Born in Tehran, Kurdistani’s childhood and adolescence coincided with the 1979 revolution and the eight-year war with Iraq that followed. The ensuing social and political turmoil and the discrimination against religious minorities severely limited his chances for higher education, a long-held dream. Unable to finish high school, Kurdistani was forced to escape Iran at the age of 17 because religious minorities weren’t permitted to emigrate. Over 10 grueling days, and with the assistance of smugglers, Kurdistani traveled by car and then hiked over mountains to reach Pakistan. He had little food to fuel him during the strenuous trip and he’d lost 15 pounds by the time he reached freedom.
“The trip from Iran to Pakistan was the biggest event of my life,” said Kurdistani, now 37. “I left as a boy and, 10 days later, I had become a man.”
Kurdistani spent three days in a Pakistani jail because he had entered the country illegally. Using bribes, the smugglers were able to free him. In search of better life, the teenager went to the United Nations office in Pakistan and was designated a refugee. He relocated to Austria and, after eight months, he moved to New York City.
Living with a cousin in a tiny apartment next to an elevated subway track in Brooklyn, Kurdistani studied hard and rapidly progressed through his English as a second language courses and graduated from high school.
He moved to the West, where he attended Santa Monica College and then transferred to UCLA, where he graduated summa cum laude with a bachelor’s degree in biochemistry. Having developed an interest in biomedical sciences, he applied to medical schools and was accepted at Harvard. He graduated magna cum laude with honors in molecular biology. Kurdistani returned to Los Angeles, did one year of residency training at UCLA in the pathology and laboratory medicine department, followed by four years of postdoctoral fellowship with Professor Michael Grunstein. He is now an assistant professor in the Department of Biological Chemistry.
Kurdistani has been incredibly successful at UCLA. In February, he received a seed grant from the California Institute for Regenerative Medicine to conduct embryonic stem cell research. His grant application received the highest score of any UCLA applicant. He has also received funding from the American Cancer Society and more recently, the Beckman Young Investigator Scholar Award, to conduct his cancer research.
Kurdistani’s research focus is on epigenetics, the study of inherited information other than that encoded in DNA. Specifically, he studies chemical modifications of proteins called histones.
In a cell nucleus, DNA—an organism’s unique map or instructions—wraps around the histone proteins, which serve as a kind of scaffolding for compaction of the long DNA molecule. The complex of DNA and histones is called chromatin. Histone modifications are important because they regulate such processes as gene regulation, DNA repair or other cellular processes that have to do with DNA.
Kurdistani hopes to discover the molecular mechanisms that control histone modifications and their relevance to cancer development.

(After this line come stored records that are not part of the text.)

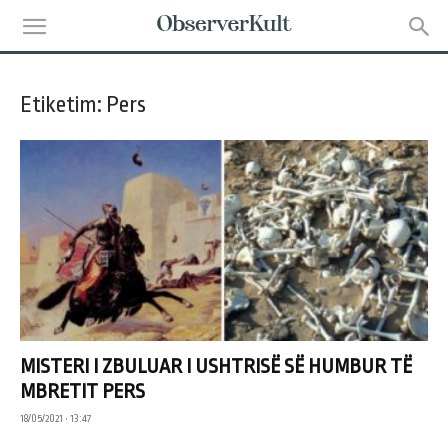
Etiketim: Pers
MISTERI I ZBULUAR I USHTRISË SË HUMBUR TË
MBRETIT PERS
18/05/2021 • 13:47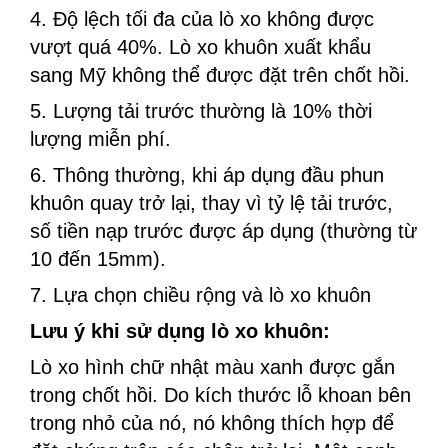
4. Độ lệch tối đa của lò xo không được
vượt quá 40%. Lò xo khuôn xuất khẩu
sang Mỹ không thể được đặt trên chốt hồi.
5. Lượng tải trước thường là 10% thời
lượng miễn phí.
6. Thông thường, khi áp dụng đầu phun
khuôn quay trở lại, thay vì tỷ lệ tải trước,
số tiền nạp trước được áp dụng (thường từ
10 đến 15mm).
7. Lựa chọn chiều rộng và lò xo khuôn
Lưu ý khi sử dụng lò xo khuôn:
Lò xo hình chữ nhật màu xanh được gắn
trong chốt hồi. Do kích thước lỗ khoan bên
trong nhỏ của nó, nó không thích hợp để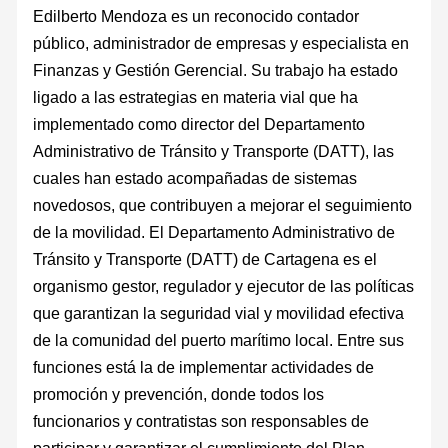
Edilberto Mendoza es un reconocido contador
público, administrador de empresas y especialista en
Finanzas y Gestión Gerencial. Su trabajo ha estado
ligado a las estrategias en materia vial que ha
implementado como director del Departamento
Administrativo de Tránsito y Transporte (DATT), las
cuales han estado acompañadas de sistemas
novedosos, que contribuyen a mejorar el seguimiento
de la movilidad. El Departamento Administrativo de
Tránsito y Transporte (DATT) de Cartagena es el
organismo gestor, regulador y ejecutor de las políticas
que garantizan la seguridad vial y movilidad efectiva
de la comunidad del puerto marítimo local. Entre sus
funciones está la de implementar actividades de
promoción y prevención, donde todos los
funcionarios y contratistas son responsables de
participar y garantizar el cumplimiento del Plan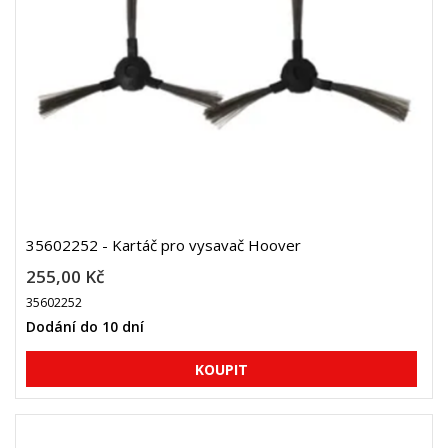
35602252 - Kartáč pro vysavač Hoover
255,00 Kč
35602252
Dodání do 10 dní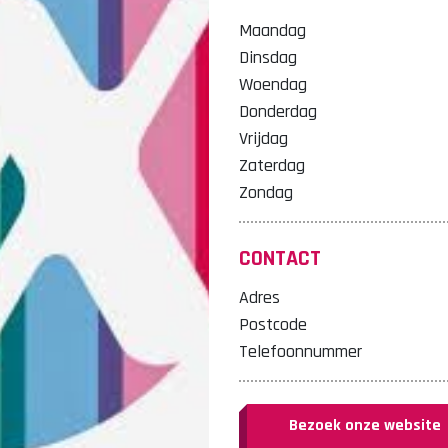
Maandag
Dinsdag
Woendag
Donderdag
Vrijdag
Zaterdag
Zondag
CONTACT
Adres
Postcode
Telefoonnummer
Bezoek onze website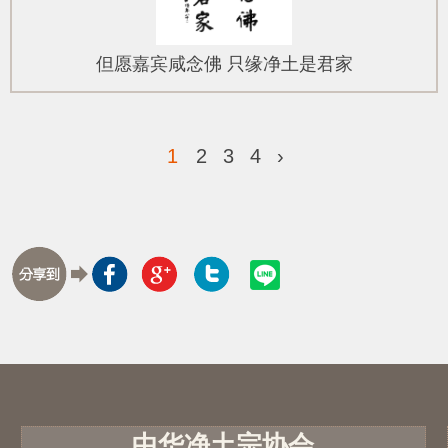
但愿嘉宾咸念佛 只缘净土是君家
1
2
3
4
›
中华净土宗协会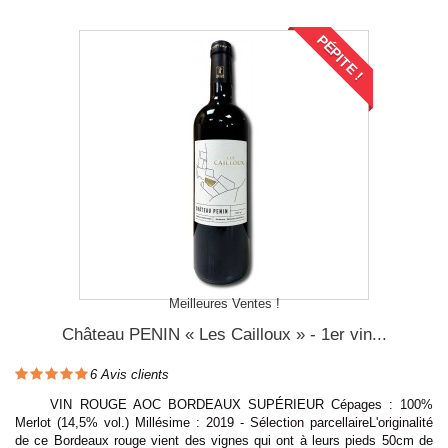
PÉPITE !
Meilleures Ventes !
Château PENIN « Les Cailloux » - 1er vin...
6
Avis clients
VIN ROUGE AOC BORDEAUX SUPÉRIEUR Cépages : 100%
Merlot (14,5% vol.) Millésime : 2019 - Sélection parcellaireL'originalité
de ce Bordeaux rouge vient des vignes qui ont à leurs pieds 50cm de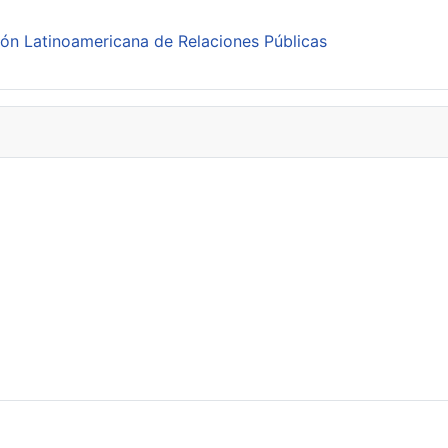
ión Latinoamericana de Relaciones Públicas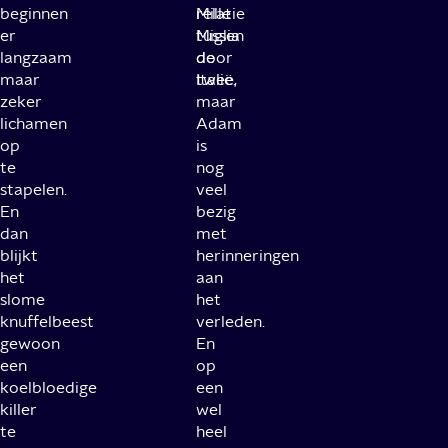
beginnen
relatie
Mille
er
tussen
Miglia
langzaam
de
door
maar
twee,
Italië.
zeker
maar
lichamen
Adam
op
is
te
nog
stapelen.
veel
En
bezig
dan
met
blijkt
herinneringen
het
aan
slome
het
knuffelbeest
verleden.
gewoon
En
een
op
koelbloedige
een
killer
wel
te
heel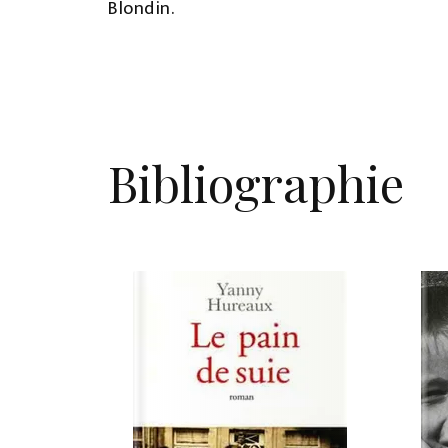
Blondin.
Bibliographie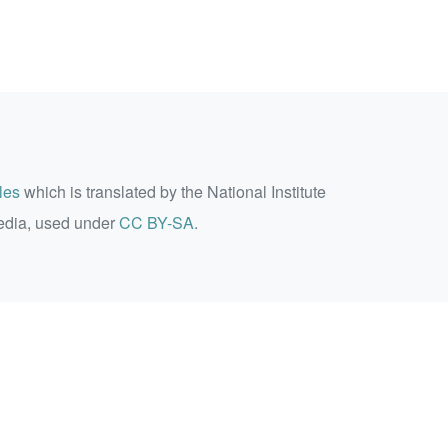
les
which is translated by the National Institute
edia, used under
CC BY-SA
.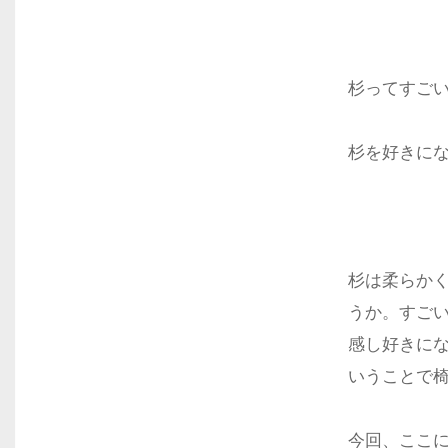
杉ってすご
杉を好きに
杉は柔らか
うか。すご
感し好きに
いうことで
今回、ここ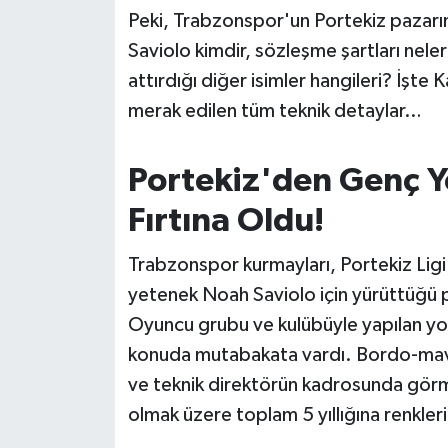
OTOMOTİV
Peki, Trabzonspor'un Portekiz pazarın
Saviolo kimdir, sözleşme şartları nele
Resmi İlanlar
attırdığı diğer isimler hangileri? İşte 
SAĞLIK
merak edilen tüm teknik detaylar…
Savaştepe
Portekiz'den Genç Y
SEYAHAT
Fırtına Oldu!
SİYASET
Trabzonspor kurmayları, Portekiz Ligi
yetenek Noah Saviolo için yürüttüğü p
Sındırgı
Oyuncu grubu ve kulübüyle yapılan yo
konuda mutabakata vardı. Bordo-mavi
SPOR
ve teknik direktörün kadrosunda görmey
olmak üzere toplam 5 yıllığına renkler
SÜRMANŞET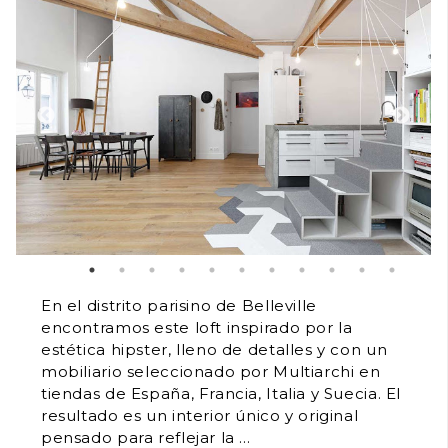
En el distrito parisino de Belleville
encontramos este loft inspirado por la
estética hipster, lleno de detalles y con un
mobiliario seleccionado por Multiarchi en
tiendas de España, Francia, Italia y Suecia. El
resultado es un interior único y original
pensado para reflejar la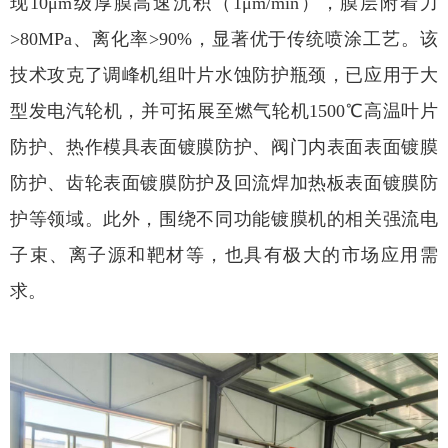
现
10
μ
m
级厚膜高速沉积（
1
μ
m/min
），膜层附着力
>80MPa
、离化率
>90%
，显著优于传统喷涂工艺。该
技术攻克了调峰机组叶片水蚀防护瓶颈，已应用于大
型发电汽轮机，并可拓展至燃气轮机
1500
℃高温叶片
防护、热作模具表面镀膜防护、阀门内表面表面镀膜
防护、齿轮表面镀膜防护及回流焊加热板表面镀膜防
护等领域。此外，围绕不同功能镀膜机的相关强流电
子束、离子源和靶材等，也具有极大的市场应用需
求。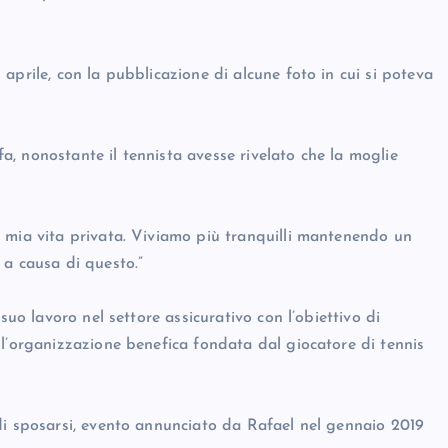
aprile, con la pubblicazione di alcune foto in cui si poteva
, nonostante il tennista avesse rivelato che la moglie
 mia vita privata. Viviamo più tranquilli mantenendo un
 a causa di questo.”
suo lavoro nel settore assicurativo con l’obiettivo di
 l’organizzazione benefica fondata dal giocatore di tennis
di sposarsi, evento annunciato da Rafael nel gennaio 2019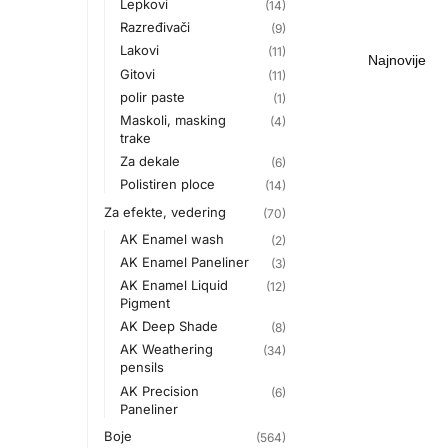
Lepkovi
(14)
Razređivači
(9)
Lakovi
(11)
Gitovi
(11)
polir paste
(1)
Maskoli, masking
(4)
trake
Za dekale
(6)
Polistiren ploce
(14)
Za efekte, vedering
(70)
AK Enamel wash
(2)
AK Enamel Paneliner
(3)
AK Enamel Liquid
(12)
Pigment
AK Deep Shade
(8)
AK Weathering
(34)
pensils
AK Precision
(6)
Paneliner
Boje
(564)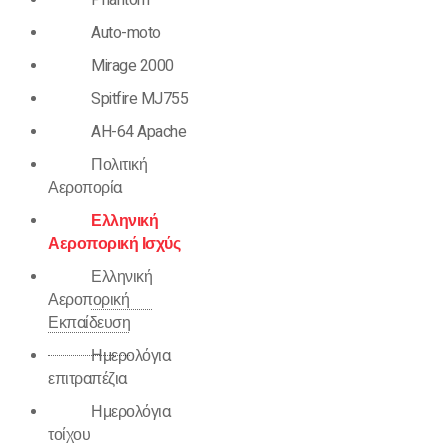
Auto-moto
Mirage 2000
Spitfire MJ755
AH-64 Apache
Πολιτική
Αεροπορία
Ελληνική
Αεροπορική Ισχύς
Ελληνική
Αεροπορική
Εκπαίδευση
Ημερολόγια
επιτραπέζια
Ημερολόγια
τοίχου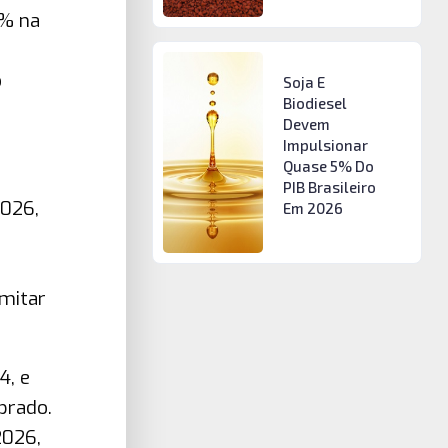
1% na
o
Soja E
Biodiesel
Devem
Impulsionar
Quase 5% Do
PIB Brasileiro
2026,
Em 2026
imitar
4, e
brado.
2026,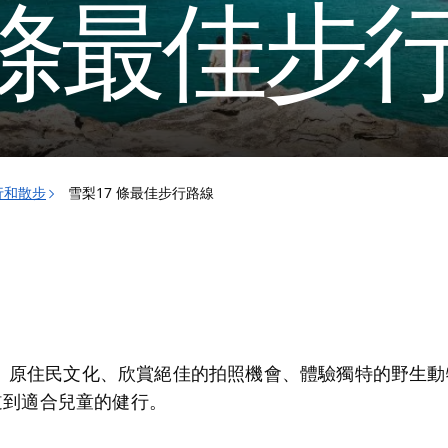
 條最佳步
行和散步
雪梨17 條最佳步行路線
、原住民文化、欣賞絕佳的拍照機會、體驗獨特的野生動
步道到適合兒童的健行。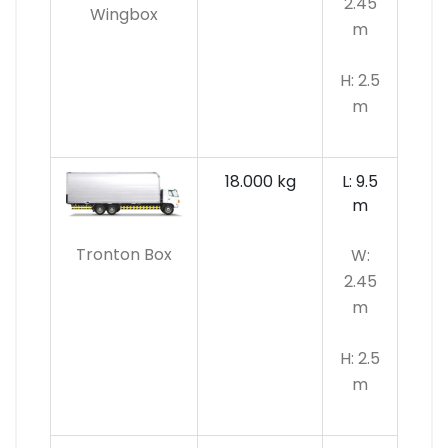
2.45
Wingbox
m
H: 2.5
m
18.000 kg
L: 9.5
m
Tronton Box
W:
2.45
m
H: 2.5
m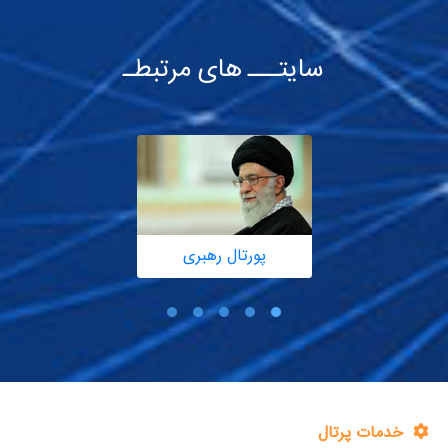
سایتـــ های مرتبطـ
پورتال رهبری
خدمات پرتال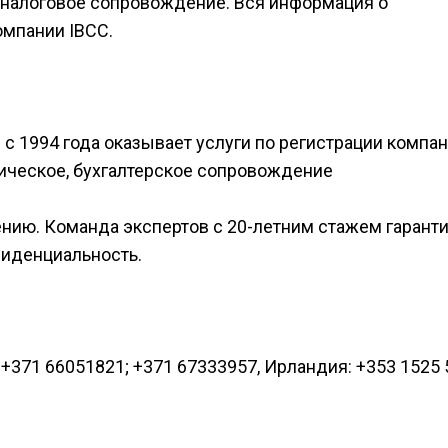
налоговое сопровождение. Вся информация о
омпании IBCC.
с 1994 года оказывает услуги по регистрации компан
ическое, бухгалтерское сопровождение
ению. Команда экспертов с 20-летним стажем гарант
иденциальность.
: +371 66051821; +371 67333957, Ирландия: +353 1525 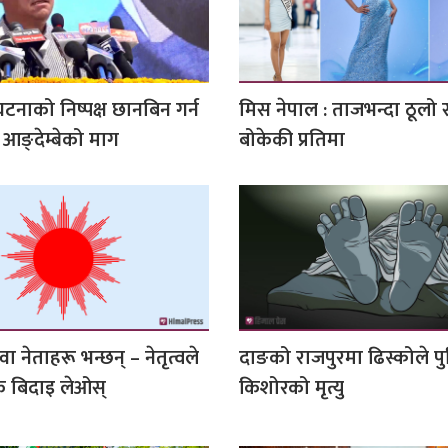
घटनाको निष्पक्ष छानबिन गर्न
मिस नेपाल : ताजभन्दा ठूलो
ता आङ्देम्बेको माग
बोकेकी प्रतिमा
ा नेताहरू भन्छन् – नेतृत्वले
दाङको राजपुरमा ढिस्कोले पु
 बिदाइ लेओस्
किशोरको मृत्यु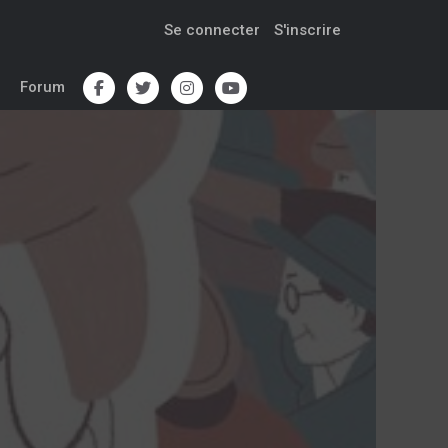
Se connecter
S'inscrire
Forum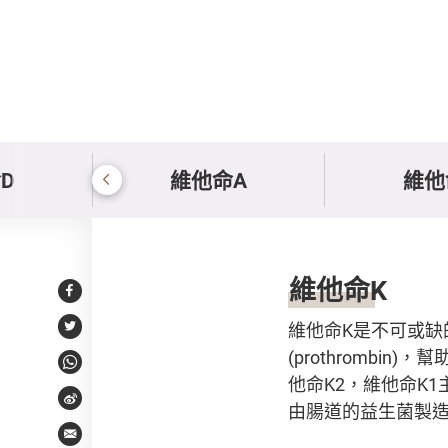
D
維他命A
維他
維他命K
維他命
K
Facebook
維他命K是不可或
Twitter
(prothromb
WhatsApp
他命K2，維他命K
Weibo
由腸道的益生菌製
Email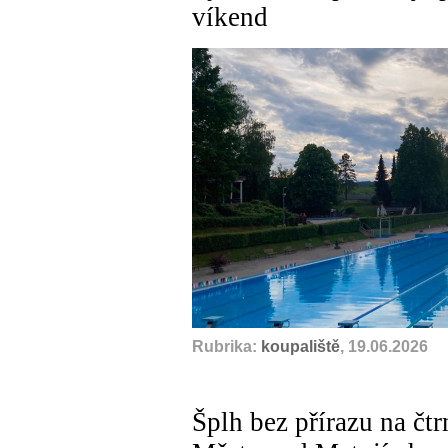
víkend
Rubrika:
koupaliště
, 19.06.2026
Šplh bez přírazu na čt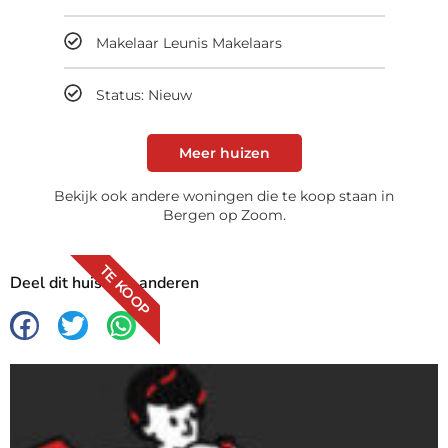
Makelaar Leunis Makelaars
Status: Nieuw
Meer huizen
Bekijk ook andere woningen die te koop staan in
Bergen op Zoom.
TE KOOP
Deel dit huis met anderen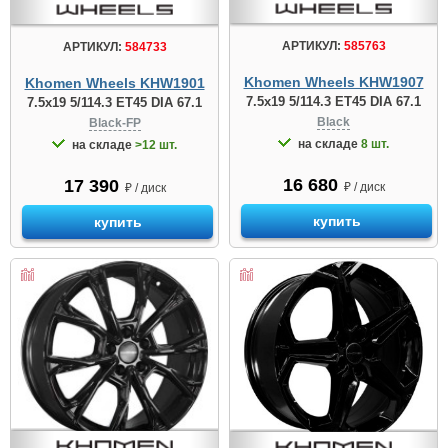
АРТИКУЛ:
585763
АРТИКУЛ:
584733
Khomen Wheels KHW1907
Khomen Wheels KHW1901
7.5x19 5/114.3 ET45 DIA 67.1
7.5x19 5/114.3 ET45 DIA 67.1
Black
Black-FP
на складе
8 шт.
на складе
>12 шт.
16 680
17 390
₽ / диск
₽ / диск
купить
купить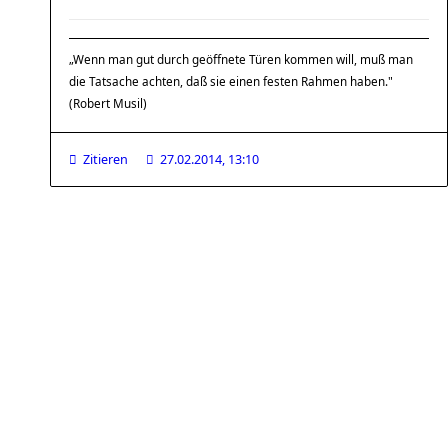
„Wenn man gut durch geöffnete Türen kommen will, muß man
die Tatsache achten, daß sie einen festen Rahmen haben."
(Robert Musil)
Zitieren
27.02.2014, 13:10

The modifications change the properties of the histones, prompting them to act as signaling molecules for other proteins that interact with the DNA. In effect, the modifications allow for regulation of the structure of DNA and also act as signals or platforms for other proteins to bind to chromatin.
In addition to looking at local changes in a few histone molecules, Kurdistani studies the modification patterns at the global level to determine how histone modifications are regulated throughout the genome. By comparing the patterns of different histone modifications in different tumor samples, distinct groups of patients with similar patterns can be identified. This may allow Kurdistani to predict the prognosis of patients based on their specific histone modification patterns, and allow oncologists one day to personalize treatments based on the cancer type as well as a patient’s unique epigenetic information.